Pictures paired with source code

- - - - -

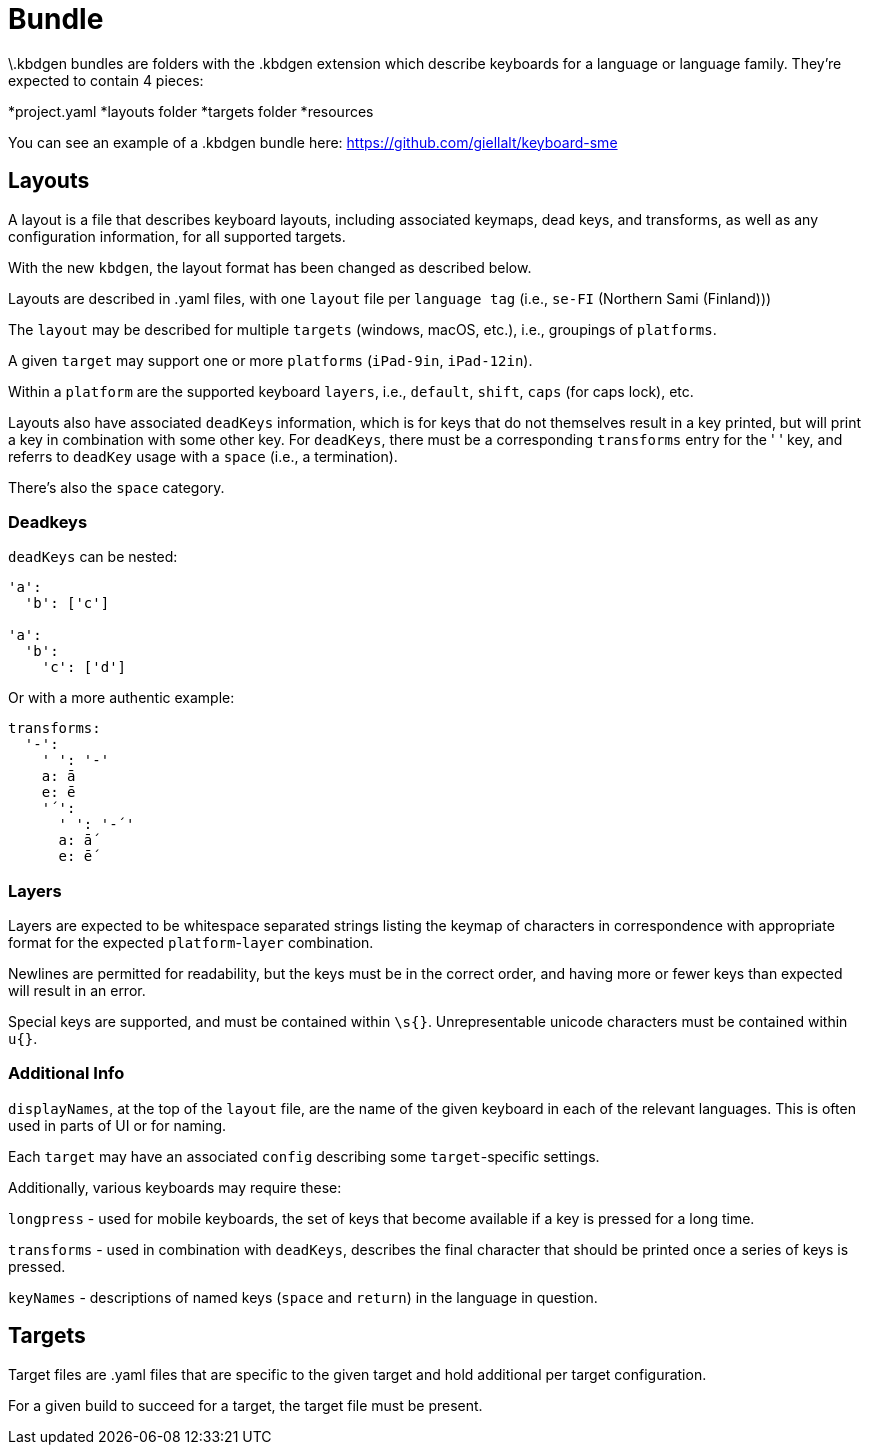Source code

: = Bundle

\.kbdgen bundles are folders with the .kbdgen extension which describe keyboards for a 
language or language family. They're expected to contain 4 pieces:

*project.yaml
*layouts folder
*targets folder
*resources

You can see an example of a .kbdgen bundle here: https://github.com/giellalt/keyboard-sme

== Layouts

A layout is a file that describes keyboard layouts, including associated keymaps, 
dead keys, and transforms, as well as any configuration information, for all 
supported targets.

With the new `kbdgen`, the layout format has been changed as described below.

Layouts are described in .yaml files, with one `layout` file per 
`language tag` (i.e., `se-FI` (Northern Sami (Finland)))

The `layout` may be described for multiple `targets` (windows, macOS, etc.), 
i.e., groupings of `platforms`.

A given `target` may support one or more `platforms` (`iPad-9in`, `iPad-12in`).

Within a `platform` are the supported keyboard `layers`, i.e., 
`default`, `shift`, `caps` (for caps lock), etc.

Layouts also have associated `deadKeys` information, which is for keys that do not
themselves result in a key printed, but will print a key in combination with some
other key. For `deadKeys`, there must be a corresponding `transforms` entry for the
' ' key, and referrs to `deadKey` usage with a `space` (i.e., a termination).

There's also the `space` category.

=== Deadkeys

`deadKeys` can be nested:

```
'a':
  'b': ['c']

'a':
  'b':
    'c': ['d']
```

Or with a more authentic example:

```
transforms:
  '-':
    ' ': '-'
    a: ā
    e: ē
    '´':
      ' ': '-´'
      a: ā́
      e: ḗ
```

=== Layers

Layers are expected to be whitespace separated strings listing the keymap of 
characters in correspondence with appropriate format for the expected
`platform`-`layer` combination.

Newlines are permitted for readability, but the keys must be in the correct order,
and having more or fewer keys than expected will result in an error.

Special keys are supported, and must be contained within `\s{}`.
Unrepresentable unicode characters must be contained within `u{}`.

=== Additional Info

`displayNames`, at the top of the `layout` file, are the name of the 
given keyboard in each of the relevant languages. This is often used in parts of 
UI or for naming.

Each `target` may have an associated `config` describing some `target`-specific
settings.

Additionally, various keyboards may require these:

`longpress` - used for mobile keyboards, the set of keys that become available
if a key is pressed for a long time.

`transforms` - used in combination with `deadKeys`, describes the final character
that should be printed once a series of keys is pressed.

`keyNames` - descriptions of named keys (`space` and `return`) in the language in
question.

== Targets

Target files are .yaml files that are specific to the given target and hold additional
per target configuration.

For a given build to succeed for a target, the target file must be present.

- - - - -

Please find each line in the records above that holds the word "also", and copy it.

Layouts also have associated `deadKeys` information, which is for keys that do not
There's also the `space` category.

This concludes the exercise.